Work instruction:
Write out everything from the start of the rows down through the line containing "EXPO.vn is a", both ends included, keeping every line unchanged.

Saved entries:
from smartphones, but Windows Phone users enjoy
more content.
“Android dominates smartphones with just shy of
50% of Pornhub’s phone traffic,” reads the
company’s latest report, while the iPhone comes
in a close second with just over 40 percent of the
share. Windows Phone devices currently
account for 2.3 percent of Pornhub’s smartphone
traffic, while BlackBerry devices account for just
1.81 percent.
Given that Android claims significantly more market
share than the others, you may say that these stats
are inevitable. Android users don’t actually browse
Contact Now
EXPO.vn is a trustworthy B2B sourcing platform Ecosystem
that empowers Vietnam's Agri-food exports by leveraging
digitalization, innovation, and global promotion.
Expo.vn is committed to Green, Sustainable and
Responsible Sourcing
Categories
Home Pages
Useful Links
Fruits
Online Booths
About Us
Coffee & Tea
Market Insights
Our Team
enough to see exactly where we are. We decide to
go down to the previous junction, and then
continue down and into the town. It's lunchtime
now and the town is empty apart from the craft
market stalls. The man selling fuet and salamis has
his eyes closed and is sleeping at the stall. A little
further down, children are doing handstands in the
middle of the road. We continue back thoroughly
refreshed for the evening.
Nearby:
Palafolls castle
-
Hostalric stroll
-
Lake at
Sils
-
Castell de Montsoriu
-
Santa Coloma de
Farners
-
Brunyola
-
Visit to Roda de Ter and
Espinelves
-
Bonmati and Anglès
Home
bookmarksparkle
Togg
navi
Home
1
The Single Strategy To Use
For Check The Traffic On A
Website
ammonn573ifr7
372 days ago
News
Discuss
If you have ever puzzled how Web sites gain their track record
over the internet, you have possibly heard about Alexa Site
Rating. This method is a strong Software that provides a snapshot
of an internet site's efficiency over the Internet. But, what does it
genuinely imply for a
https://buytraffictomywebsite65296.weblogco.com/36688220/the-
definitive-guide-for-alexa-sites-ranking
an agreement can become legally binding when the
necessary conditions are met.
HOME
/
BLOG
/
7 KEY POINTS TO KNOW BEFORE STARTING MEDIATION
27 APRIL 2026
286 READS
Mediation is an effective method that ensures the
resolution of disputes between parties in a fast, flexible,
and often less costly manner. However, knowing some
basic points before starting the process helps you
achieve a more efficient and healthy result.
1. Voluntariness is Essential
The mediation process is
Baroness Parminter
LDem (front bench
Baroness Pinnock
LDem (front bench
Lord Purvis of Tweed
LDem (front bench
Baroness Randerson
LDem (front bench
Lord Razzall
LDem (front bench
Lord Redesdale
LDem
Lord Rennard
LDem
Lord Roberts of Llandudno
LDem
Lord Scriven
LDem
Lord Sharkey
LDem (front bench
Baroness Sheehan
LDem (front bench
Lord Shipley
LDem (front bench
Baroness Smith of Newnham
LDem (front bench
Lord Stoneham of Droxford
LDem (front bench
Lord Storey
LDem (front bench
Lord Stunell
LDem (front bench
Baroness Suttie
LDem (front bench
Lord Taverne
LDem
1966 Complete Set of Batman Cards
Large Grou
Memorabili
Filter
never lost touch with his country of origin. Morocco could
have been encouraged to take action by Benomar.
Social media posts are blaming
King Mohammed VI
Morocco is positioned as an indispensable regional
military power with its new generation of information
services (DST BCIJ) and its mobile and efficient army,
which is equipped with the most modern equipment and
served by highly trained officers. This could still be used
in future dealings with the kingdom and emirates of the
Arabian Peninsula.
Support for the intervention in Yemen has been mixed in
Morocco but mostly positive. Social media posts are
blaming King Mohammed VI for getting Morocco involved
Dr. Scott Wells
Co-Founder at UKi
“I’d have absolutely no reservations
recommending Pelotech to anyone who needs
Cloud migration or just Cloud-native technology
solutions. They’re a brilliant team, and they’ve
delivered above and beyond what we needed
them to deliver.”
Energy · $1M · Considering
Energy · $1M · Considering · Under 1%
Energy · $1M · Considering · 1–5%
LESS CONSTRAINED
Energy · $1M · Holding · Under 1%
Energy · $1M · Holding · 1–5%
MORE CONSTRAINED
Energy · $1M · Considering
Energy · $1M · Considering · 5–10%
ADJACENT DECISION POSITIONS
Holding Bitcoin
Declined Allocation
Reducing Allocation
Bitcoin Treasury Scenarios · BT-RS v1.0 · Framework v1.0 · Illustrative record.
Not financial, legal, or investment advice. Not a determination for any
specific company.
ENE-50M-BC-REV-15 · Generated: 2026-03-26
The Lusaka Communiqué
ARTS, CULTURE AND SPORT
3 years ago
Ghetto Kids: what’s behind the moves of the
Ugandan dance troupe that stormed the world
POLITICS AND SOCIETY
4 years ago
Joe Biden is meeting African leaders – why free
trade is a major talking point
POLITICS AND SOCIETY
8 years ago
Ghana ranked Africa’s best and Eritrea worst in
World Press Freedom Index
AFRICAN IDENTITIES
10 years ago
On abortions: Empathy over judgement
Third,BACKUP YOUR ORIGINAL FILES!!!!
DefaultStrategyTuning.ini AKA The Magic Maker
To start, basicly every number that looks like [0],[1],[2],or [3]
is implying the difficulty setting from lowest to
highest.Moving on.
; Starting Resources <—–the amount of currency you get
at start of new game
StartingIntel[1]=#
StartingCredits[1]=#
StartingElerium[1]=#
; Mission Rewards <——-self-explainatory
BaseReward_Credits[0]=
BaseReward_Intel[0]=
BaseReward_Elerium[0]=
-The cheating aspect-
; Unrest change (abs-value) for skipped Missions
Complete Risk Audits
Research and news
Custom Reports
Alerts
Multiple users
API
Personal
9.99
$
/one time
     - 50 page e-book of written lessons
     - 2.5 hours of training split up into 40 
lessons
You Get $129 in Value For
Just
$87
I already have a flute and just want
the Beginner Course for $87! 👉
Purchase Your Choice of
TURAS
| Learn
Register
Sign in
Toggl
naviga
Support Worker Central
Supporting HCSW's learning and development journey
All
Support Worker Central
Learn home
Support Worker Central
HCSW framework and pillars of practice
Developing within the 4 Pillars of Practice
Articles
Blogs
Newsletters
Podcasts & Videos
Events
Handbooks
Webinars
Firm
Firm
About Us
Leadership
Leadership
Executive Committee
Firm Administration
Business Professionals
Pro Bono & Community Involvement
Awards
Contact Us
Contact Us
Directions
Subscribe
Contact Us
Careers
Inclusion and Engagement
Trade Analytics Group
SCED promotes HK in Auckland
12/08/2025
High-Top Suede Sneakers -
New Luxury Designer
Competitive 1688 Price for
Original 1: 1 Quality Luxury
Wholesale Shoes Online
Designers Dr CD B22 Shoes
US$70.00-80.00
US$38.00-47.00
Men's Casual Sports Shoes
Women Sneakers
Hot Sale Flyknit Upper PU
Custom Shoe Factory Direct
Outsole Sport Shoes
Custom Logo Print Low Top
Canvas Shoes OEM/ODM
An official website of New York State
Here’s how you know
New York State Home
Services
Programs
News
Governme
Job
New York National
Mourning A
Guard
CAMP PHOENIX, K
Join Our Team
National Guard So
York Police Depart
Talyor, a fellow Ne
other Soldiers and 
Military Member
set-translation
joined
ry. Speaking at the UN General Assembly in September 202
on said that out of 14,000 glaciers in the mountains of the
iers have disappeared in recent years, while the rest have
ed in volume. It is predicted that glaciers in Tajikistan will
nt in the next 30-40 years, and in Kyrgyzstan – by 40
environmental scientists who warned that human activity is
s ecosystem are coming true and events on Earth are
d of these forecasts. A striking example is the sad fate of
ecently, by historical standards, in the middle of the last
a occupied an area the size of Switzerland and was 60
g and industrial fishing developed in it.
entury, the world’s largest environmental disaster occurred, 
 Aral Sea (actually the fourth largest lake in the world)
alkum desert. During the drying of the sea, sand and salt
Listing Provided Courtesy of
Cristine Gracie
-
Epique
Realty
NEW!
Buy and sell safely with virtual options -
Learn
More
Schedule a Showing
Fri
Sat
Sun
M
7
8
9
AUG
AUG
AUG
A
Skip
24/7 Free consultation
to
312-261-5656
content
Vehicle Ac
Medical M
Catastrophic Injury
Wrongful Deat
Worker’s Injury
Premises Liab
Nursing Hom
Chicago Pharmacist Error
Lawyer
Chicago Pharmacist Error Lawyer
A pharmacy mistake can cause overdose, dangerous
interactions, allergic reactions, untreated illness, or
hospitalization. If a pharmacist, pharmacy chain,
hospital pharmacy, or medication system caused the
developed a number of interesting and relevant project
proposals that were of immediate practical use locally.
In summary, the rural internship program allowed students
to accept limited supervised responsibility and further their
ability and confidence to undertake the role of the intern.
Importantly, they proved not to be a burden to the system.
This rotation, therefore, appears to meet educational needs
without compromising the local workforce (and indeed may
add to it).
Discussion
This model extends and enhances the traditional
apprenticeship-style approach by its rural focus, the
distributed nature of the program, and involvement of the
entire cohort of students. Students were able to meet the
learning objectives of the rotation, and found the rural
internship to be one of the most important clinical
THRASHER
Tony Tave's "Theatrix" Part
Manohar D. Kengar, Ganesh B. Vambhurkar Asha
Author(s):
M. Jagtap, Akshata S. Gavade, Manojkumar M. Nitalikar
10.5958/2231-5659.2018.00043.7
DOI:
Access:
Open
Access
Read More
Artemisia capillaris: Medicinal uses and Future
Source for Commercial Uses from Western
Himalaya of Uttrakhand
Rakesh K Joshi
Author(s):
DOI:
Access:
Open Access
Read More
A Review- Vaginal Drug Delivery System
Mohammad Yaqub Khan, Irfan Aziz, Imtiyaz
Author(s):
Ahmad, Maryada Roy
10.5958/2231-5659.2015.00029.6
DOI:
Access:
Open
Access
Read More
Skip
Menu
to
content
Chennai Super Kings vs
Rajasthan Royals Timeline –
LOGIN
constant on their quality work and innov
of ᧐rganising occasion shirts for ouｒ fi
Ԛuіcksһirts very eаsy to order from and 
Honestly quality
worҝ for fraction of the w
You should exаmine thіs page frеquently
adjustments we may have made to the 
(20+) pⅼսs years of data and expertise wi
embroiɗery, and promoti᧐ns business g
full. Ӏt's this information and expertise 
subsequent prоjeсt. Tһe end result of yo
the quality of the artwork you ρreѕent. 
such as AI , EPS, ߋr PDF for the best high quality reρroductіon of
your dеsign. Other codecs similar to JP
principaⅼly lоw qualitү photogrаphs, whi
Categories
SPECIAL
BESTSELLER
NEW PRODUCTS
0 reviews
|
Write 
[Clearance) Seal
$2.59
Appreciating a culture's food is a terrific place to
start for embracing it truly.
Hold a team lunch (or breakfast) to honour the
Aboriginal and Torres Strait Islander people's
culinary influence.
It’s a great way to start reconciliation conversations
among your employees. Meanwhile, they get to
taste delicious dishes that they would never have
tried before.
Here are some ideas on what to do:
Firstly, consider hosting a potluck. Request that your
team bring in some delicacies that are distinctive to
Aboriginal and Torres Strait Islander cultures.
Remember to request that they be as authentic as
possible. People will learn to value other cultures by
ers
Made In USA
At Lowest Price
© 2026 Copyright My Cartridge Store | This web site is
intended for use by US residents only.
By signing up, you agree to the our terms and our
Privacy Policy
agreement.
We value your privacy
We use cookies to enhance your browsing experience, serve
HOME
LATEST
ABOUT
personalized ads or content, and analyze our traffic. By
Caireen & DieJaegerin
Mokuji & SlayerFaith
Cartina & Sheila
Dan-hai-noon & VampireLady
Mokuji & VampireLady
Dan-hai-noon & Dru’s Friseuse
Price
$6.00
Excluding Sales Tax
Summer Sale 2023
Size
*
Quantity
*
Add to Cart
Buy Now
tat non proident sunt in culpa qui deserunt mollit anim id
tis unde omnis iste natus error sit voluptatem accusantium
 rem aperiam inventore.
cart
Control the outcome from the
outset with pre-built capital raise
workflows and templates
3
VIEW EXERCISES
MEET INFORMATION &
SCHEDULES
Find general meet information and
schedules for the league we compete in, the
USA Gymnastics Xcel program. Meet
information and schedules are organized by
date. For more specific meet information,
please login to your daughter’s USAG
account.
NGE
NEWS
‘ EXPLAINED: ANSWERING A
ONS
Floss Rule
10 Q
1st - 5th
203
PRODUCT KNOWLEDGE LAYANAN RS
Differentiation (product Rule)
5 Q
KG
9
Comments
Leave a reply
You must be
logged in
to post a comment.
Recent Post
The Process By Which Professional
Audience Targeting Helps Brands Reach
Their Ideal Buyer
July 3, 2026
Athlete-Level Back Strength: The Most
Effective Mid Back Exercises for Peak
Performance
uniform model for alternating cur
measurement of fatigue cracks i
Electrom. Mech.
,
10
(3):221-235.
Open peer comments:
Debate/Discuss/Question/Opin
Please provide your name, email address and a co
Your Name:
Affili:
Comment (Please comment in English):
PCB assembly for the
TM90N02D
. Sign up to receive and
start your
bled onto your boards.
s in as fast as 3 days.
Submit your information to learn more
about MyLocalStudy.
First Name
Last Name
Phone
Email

Written answer:
from smartphones, but Windows Phone users enjoy
more content.
“Android dominates smartphones with just shy of
50% of Pornhub’s phone traffic,” reads the
company’s latest report, while the iPhone comes
in a close second with just over 40 percent of the
share. Windows Phone devices currently
account for 2.3 percent of Pornhub’s smartphone
traffic, while BlackBerry devices account for just
1.81 percent.
Given that Android claims significantly more market
share than the others, you may say that these stats
are inevitable. Android users don’t actually browse
Contact Now
EXPO.vn is a trustworthy B2B sourcing platform Ecosystem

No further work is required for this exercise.